Some national dreams were fulfilled after the World Cup playoffs last night.

Algeria got revenge over Egypt, the French handed themselves a spot in South Africa courtesy of Thierry Henry, and Portugal qualified to ensure that the World Cup finals are not bereft of the world’s most expensive player in Cristiano Ronaldo.

At one time, Singapore also had the same dream.

It was “GOAL 2010: Singapore at the World Cup”.

Yes, yes, quite laughable, you say. Dream on, you say.

But it was an ambitious, provocative and even seductive dream given national consciousness because it was articulated by no less than the prime minister of the day, Mr Goh Chok Tong, in 1998.

In his 1998 National Day Rally speech, PM Goh, inspired by the French victory in 1996 with a group of players led by Zinedine Zidane who is of Algerian extraction, said:

“Last year I told you Singapore would never have a chance in the World Cup, because the rules require all players to be citizens. But after watching the French victory, I have changed my mind.

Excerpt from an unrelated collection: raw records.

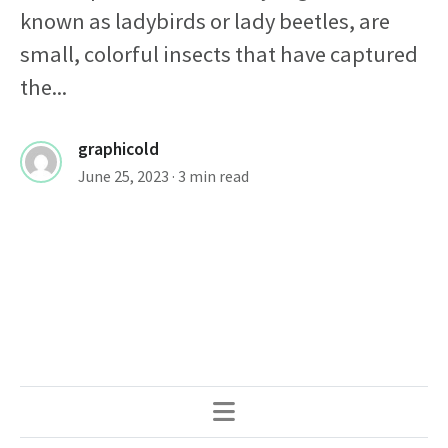
known as ladybirds or lady beetles, are
small, colorful insects that have captured
the...
graphicold
June 25, 2023
· 3 min read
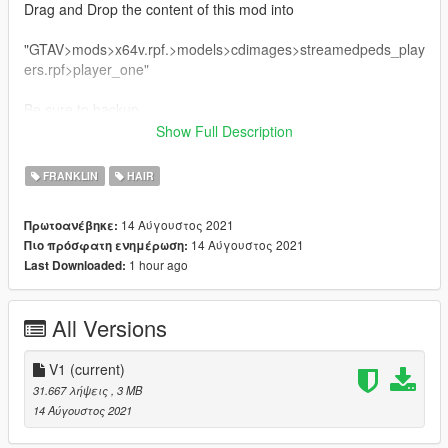
Drag and Drop the content of this mod into
"GTAV>mods>x64v.rpf.>models>cdimages>streamedpeds_play
ers.rpf>player_one"
Be sure to backup
Show Full Description
Criticism and Feedback are most welcome.
FRANKLIN
HAIR
14 Αύγουστος 2021
Πρωτοανέβηκε:
14 Αύγουστος 2021
Πιο πρόσφατη ενημέρωση:
1 hour ago
Last Downloaded:
All Versions
V1
(current)
31.667 λήψεις
, 3 MB
14 Αύγουστος 2021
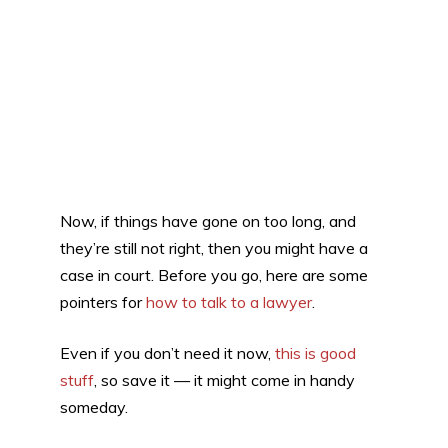
Now, if things have gone on too long, and
they’re still not right, then you might have a
case in court. Before you go, here are some
pointers for
how to talk to a lawyer
.
Even if you don’t need it now,
this is good
stuff
, so save it — it might come in handy
someday.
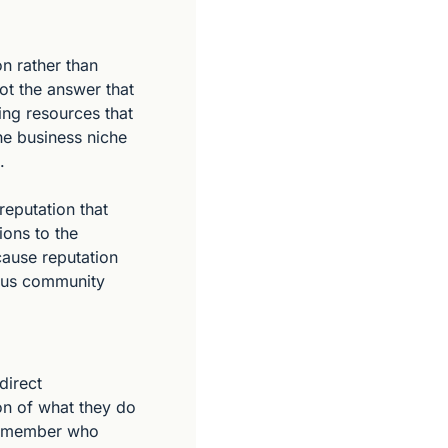
n rather than 
t the answer that 
ng resources that 
he business niche 
.
eputation that 
ons to the 
ause reputation 
ious community 
irect 
on of what they do 
y member who 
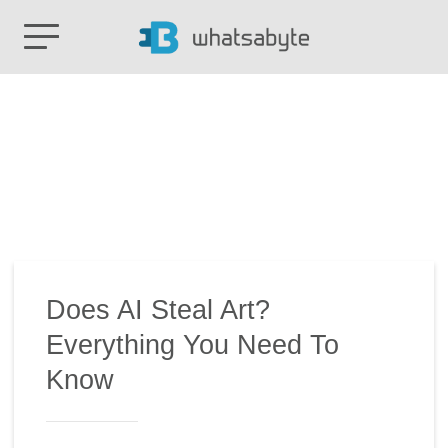
Does AI Steal Art?
Everything You Need To
Know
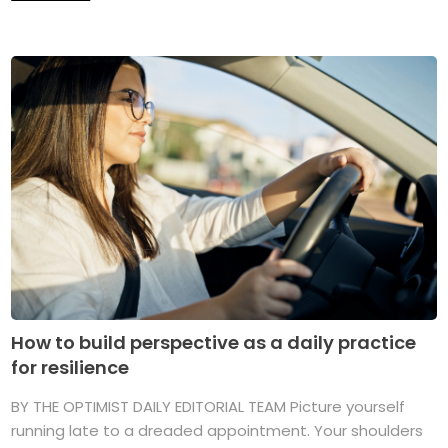
How to build perspective as a daily practice
for resilience
BY THE OPTIMIST DAILY EDITORIAL TEAM Picture yourself
running late to a dreaded appointment. Your shoulders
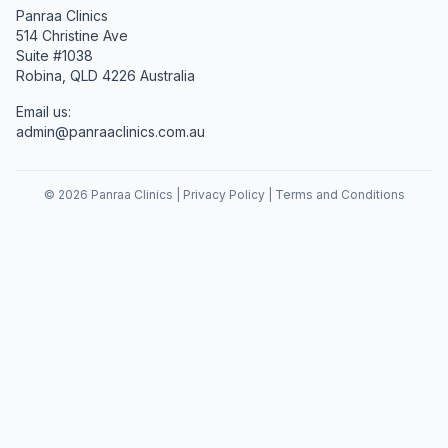
Panraa Clinics
514 Christine Ave
Suite #1038
Robina, QLD 4226 Australia
Email us:
admin@panraaclinics.com.au
©
2026
Panraa Clinics |
Privacy Policy
|
Terms and Conditions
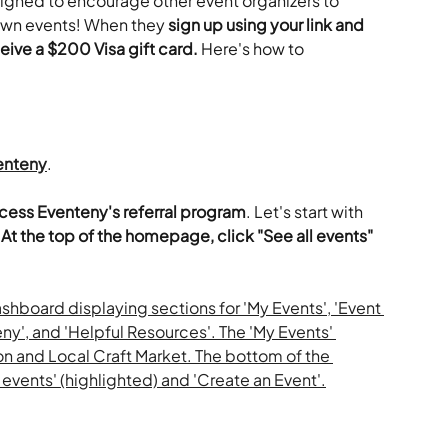
signed to encourage other event organizers to 
r own events! When they 
sign up using your link and 
eive a $200 Visa gift card.
 Here's how to 
enteny
.
ccess Eventeny's referral program
. Let's start with 
 
At the top of the homepage, click "See all events"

“Maybe if we change our immigration criteria to bring in top football talent and make them citizens, then one day we too can get into the finals. In fact we intend to do just this, to bring in sports talent.”

By 2006, even with the Foreign Talent Scheme in place, the World Cup goal had been abandoned.

The Foreign Talent Scheme, however, has now put us within touching distance of a place in the 2011 Asian Cup. If Singapore qualifies, it will be a historic first.

The point of this post is not that we should assign blame to the Football Association of Singapore (FAS).

The S.League is well run. Many may not care to watch the games, but the league ticks over, clubs don’t collapse mid-season, players get paid, and corruption is kept to a minimum.

A glance at the Chinese Super League, a competition that embarrasses even the Chinese themselves, would show that we have a better-run league.

A top-10 ranking handed out by the Asian Football Confederation to the S.League this year is a feather in the FAS’ cap.

We can’t help it that Singapore is too small for regional differences to matter. It doesn’t matter to us whether a person lives in Tampines or Woodlands.

But did we abandon the World Cup goal because we are too small?

I doubt it. It has been shown time and again that population size is no barrier.

New Zealand just qualified for South Africa and they have a population of 4.3 million. Slovenia achieved their qualification with 2 million. Slovakia, 5.4 million.

Singapore has 4.8 million.

Obviously, physical size matters and Singaporeans don’t come every day in 1.92m, man-mountain proportions like Aleksandar Duric.

(N.B. Duric is not part of the Foreign Talent Scheme. He applied for citizenship on his own. The same goes for John Wilkinson.)

A review of Duric’s goal against Thailand yesterday in Bangkok illustrates the advantage of physical superiority. The Thais marking him looked like midgets next to him and they couldn’t move him physically, short of punching him and carrying him out.

Duric just stood his ground in the six-yard box and got that one accurate incoming corner from Shaiful Esah that he needed to score with the simplest of headers.

However, beyond the issue of size, where are all the best Singaporean players?

Are the current local-born Singaporean players our best?

Surely not.

We have all seen many talented Singaporeans who are now bankers, accountants, lawyers, doctors, engineers, corporate managers and businessmen.

The Singapore dream is getting more varied but the sporting one, particularly football, is not considered a sensible dream to have.

Singapore has never won a SEA Games football gold and since 2001, the competition has been an Under-23 event. Played with only local-born talent, this has given Singapore fans a sense of the relative standard of our football standards.

The verdict?

We were not good enough to get out of the group stage in 2001, 2003, 2005, and won the bronze in 2007. That was the first football medal since another bronze in the 1995 SEA Games.

The upcoming SEA Games in Laos at the end of this year will give us another indication of our relative football standard in South East Asia.

If we can find enough local-born talent to win the first SEA Games football gold, that would be a significant achievement for Singapore football.